◆ Assigned task ◆
Answer with the exact lines of the following material from the one containing "#+begin_center" through the one containing "searchables are used", both end lines included.

◆ Information provided ◆
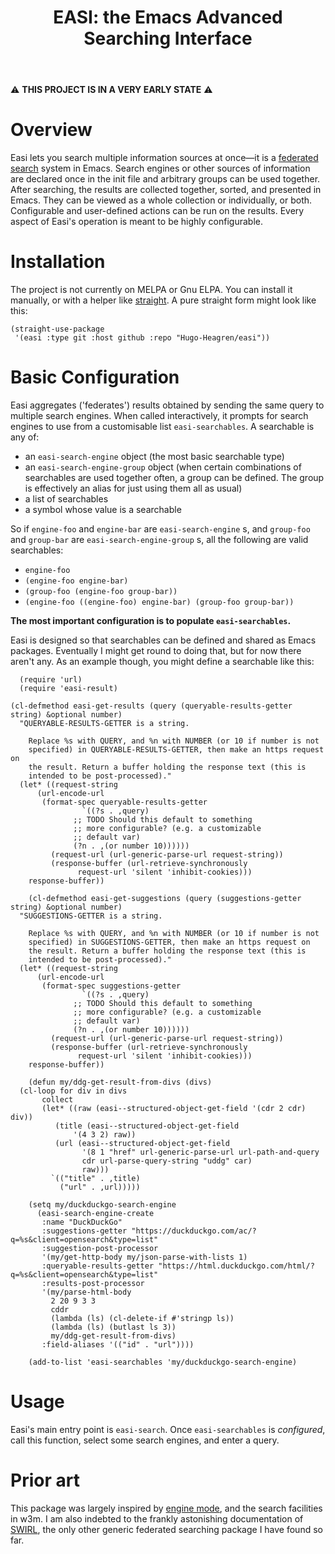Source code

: #+title: EASI: the Emacs Advanced Searching Interface

#+begin_center
⚠️ *THIS PROJECT IS IN A VERY EARLY STATE* ⚠️
#+end_center

* Overview
Easi lets you search multiple information sources at once---it is a
[[https://en.wikipedia.org/wiki/Federated_search][federated search]] system in Emacs. Search engines or other sources of
information are declared once in the init file and arbitrary groups
can be used together. After searching, the results are collected
together, sorted, and presented in Emacs. They can be viewed as a
whole collection or individually, or both. Configurable and
user-defined actions can be run on the results. Every aspect of Easi's
operation is meant to be highly configurable.

* Installation
The project is not currently on MELPA or Gnu ELPA. You can install it
manually, or with a helper like [[https://github.com/radian-software/straight.el][straight]]. A pure straight form might
look like this:

#+begin_src elisp
  (straight-use-package
   '(easi :type git :host github :repo "Hugo-Heagren/easi"))
#+end_src

* Basic Configuration
Easi aggregates ('federates') results obtained by sending the same
query to multiple search engines. When called interactively, it
prompts for search engines to use from a customisable list
~easi-searchables~. A searchable is any of:
- an ~easi-search-engine~ object (the most basic searchable type)
- an ~easi-search-engine-group~ object (when certain combinations of
  searchables are used together often, a group can be defined. The
  group is effectively an alias for just using them all as usual)
- a list of searchables
- a symbol whose value is a searchable

So if ~engine-foo~ and ~engine-bar~ are ~easi-search-engine~ s, and
~group-foo~ and ~group-bar~ are ~easi-search-engine-group~ s, all the
following are valid searchables:
- ~engine-foo~
- ~(engine-foo engine-bar)~
- ~(group-foo (engine-foo group-bar))~
- ~(engine-foo ((engine-foo) engine-bar) (group-foo group-bar))~


*The most important configuration is to populate ~easi-searchables~.*

Easi is designed so that searchables can be defined and shared as
Emacs packages. Eventually I might get round to doing that, but for
now there aren't any. As an example though, you might define a
searchable like this:

#+begin_src elisp
    (require 'url)
    (require 'easi-result)

  (cl-defmethod easi-get-results (query (queryable-results-getter string) &optional number)
	"QUERYABLE-RESULTS-GETTER is a string.

      Replace %s with QUERY, and %n with NUMBER (or 10 if number is not
      specified) in QUERYABLE-RESULTS-GETTER, then make an https request on
      the result. Return a buffer holding the response text (this is
      intended to be post-processed)."
	(let* ((request-string
		(url-encode-url
		 (format-spec queryable-results-getter
			      `((?s . ,query)
				;; TODO Should this default to something
				;; more configurable? (e.g. a customizable
				;; default var)
				(?n . ,(or number 10))))))
	       (request-url (url-generic-parse-url request-string))
	       (response-buffer (url-retrieve-synchronously
				 request-url 'silent 'inhibit-cookies)))
	  response-buffer))

      (cl-defmethod easi-get-suggestions (query (suggestions-getter string) &optional number)
	"SUGGESTIONS-GETTER is a string.

      Replace %s with QUERY, and %n with NUMBER (or 10 if number is not
      specified) in SUGGESTIONS-GETTER, then make an https request on
      the result. Return a buffer holding the response text (this is
      intended to be post-processed)."
	(let* ((request-string
		(url-encode-url
		 (format-spec suggestions-getter
			      `((?s . ,query)
				;; TODO Should this default to something
				;; more configurable? (e.g. a customizable
				;; default var)
				(?n . ,(or number 10))))))
	       (request-url (url-generic-parse-url request-string))
	       (response-buffer (url-retrieve-synchronously
				 request-url 'silent 'inhibit-cookies)))
	  response-buffer))

      (defun my/ddg-get-result-from-divs (divs)
	(cl-loop for div in divs
		 collect
		 (let* ((raw (easi--structured-object-get-field '(cdr 2 cdr) div))
			(title (easi--structured-object-get-field
				'(4 3 2) raw))
			(url (easi--structured-object-get-field
			      '(8 1 "href" url-generic-parse-url url-path-and-query
				  cdr url-parse-query-string "uddg" car)
			      raw)))
		   `(("title" . ,title)
		     ("url" . ,url)))))

      (setq my/duckduckgo-search-engine
	    (easi-search-engine-create
	     :name "DuckDuckGo"
	     :suggestions-getter "https://duckduckgo.com/ac/?q=%s&client=opensearch&type=list"
	     :suggestion-post-processor
	     '(my/get-http-body my/json-parse-with-lists 1)
	     :queryable-results-getter "https://html.duckduckgo.com/html/?q=%s&client=opensearch&type=list"
	     :results-post-processor
	     '(my/parse-html-body
	       2 20 9 3 3
	       cddr
	       (lambda (ls) (cl-delete-if #'stringp ls))
	       (lambda (ls) (butlast ls 3))
	       my/ddg-get-result-from-divs)
	     :field-aliases '(("id" . "url"))))

      (add-to-list 'easi-searchables 'my/duckduckgo-search-engine)
#+end_src

* Usage
Easi's main entry point is ~easi-search~. Once ~easi-searchables~ is
[[* Basic Configuration][configured]], call this function, select some search engines, and enter
a query.

* Prior art
This package was largely inspired by [[https://github.com/hrs/engine-mode/][engine mode]], and the search
facilities in w3m. I am also indebted to the frankly astonishing
documentation of [[https://github.com/swirlai/swirl-search][SWIRL]], the only other generic federated searching
package I have found so far.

◆ Finished exercise ◆
#+begin_center
⚠️ *THIS PROJECT IS IN A VERY EARLY STATE* ⚠️
#+end_center

* Overview
Easi lets you search multiple information sources at once---it is a
[[https://en.wikipedia.org/wiki/Federated_search][federated search]] system in Emacs. Search engines or other sources of
information are declared once in the init file and arbitrary groups
can be used together. After searching, the results are collected
together, sorted, and presented in Emacs. They can be viewed as a
whole collection or individually, or both. Configurable and
user-defined actions can be run on the results. Every aspect of Easi's
operation is meant to be highly configurable.

* Installation
The project is not currently on MELPA or Gnu ELPA. You can install it
manually, or with a helper like [[https://github.com/radian-software/straight.el][straight]]. A pure straight form might
look like this:

#+begin_src elisp
  (straight-use-package
   '(easi :type git :host github :repo "Hugo-Heagren/easi"))
#+end_src

* Basic Configuration
Easi aggregates ('federates') results obtained by sending the same
query to multiple search engines. When called interactively, it
prompts for search engines to use from a customisable list
~easi-searchables~. A searchable is any of:
- an ~easi-search-engine~ object (the most basic searchable type)
- an ~easi-search-engine-group~ object (when certain combinations of
  searchables are used together often, a group can be defined. The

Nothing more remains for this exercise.